Yes. Yes. I mean the good news, Yale, is that the government has given kind of a guidance for what they're going to support, right? And so if you look at just the population of the people over 65, that's pretty substantial, 32,000,000 to 36,000,000 people, right? And then that doesn't include people that are compromised or have chronic illnesses, right, that certainly are going to be in a position to want to be vaccinated as well.

[Speaker 3]

So when you look at that, that's a pretty significant part of the population, at least something in the 30% to 40%, maybe 50% of 125 million people. So that's quite substantial, right? And so we're very excited about the opportunity and it's not trivial. And remember, it's going to be a Meiji vaccine made in Japan. So there's a lot that I think the government is very proud of and Meiji is very proud of.

[Speaker 3]

CSL certainly excited to be supporting this program and launching it globally now. So there's a lot of good news behind it. In terms of what it's be private pay versus government pay, maybe we'll make all those announcements when the time is right. But it's something that we're not really concerned about at this point. Yes.

[Speaker 3]

And the only thing I

[Speaker 2]

would add to that is that Meiji has a strong track record with working with the government to help with these subsidized vaccines in the flu space. So they've been doing this for years, and we're working with the ideal partner that's done this before.
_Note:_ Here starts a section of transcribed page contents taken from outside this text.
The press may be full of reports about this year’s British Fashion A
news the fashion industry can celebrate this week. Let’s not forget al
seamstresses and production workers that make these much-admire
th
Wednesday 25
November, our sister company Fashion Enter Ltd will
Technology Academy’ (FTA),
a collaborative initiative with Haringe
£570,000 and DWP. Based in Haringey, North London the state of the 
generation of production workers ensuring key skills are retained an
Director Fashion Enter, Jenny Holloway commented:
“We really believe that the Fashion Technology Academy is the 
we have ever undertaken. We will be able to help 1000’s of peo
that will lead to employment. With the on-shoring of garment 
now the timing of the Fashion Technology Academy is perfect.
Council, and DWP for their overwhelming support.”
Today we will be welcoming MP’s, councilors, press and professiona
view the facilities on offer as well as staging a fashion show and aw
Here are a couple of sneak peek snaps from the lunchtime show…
All right.

[Operator]

We have reached the end of the question and answer session. I would now like turn the call back over to Joe Payne for closing comments.

[Speaker 2]

Yes. Thanks, everyone, for participating on the call. And if there's any remaining questions, don't hesitate as always to reach out to the team. We'll get back to you as soon as we can. All right.

[Speaker 2]

Thanks, everyone. Good night.

[Operator]

This concludes today's conference. You may disconnect your lines at this time. And we thank you for your participation.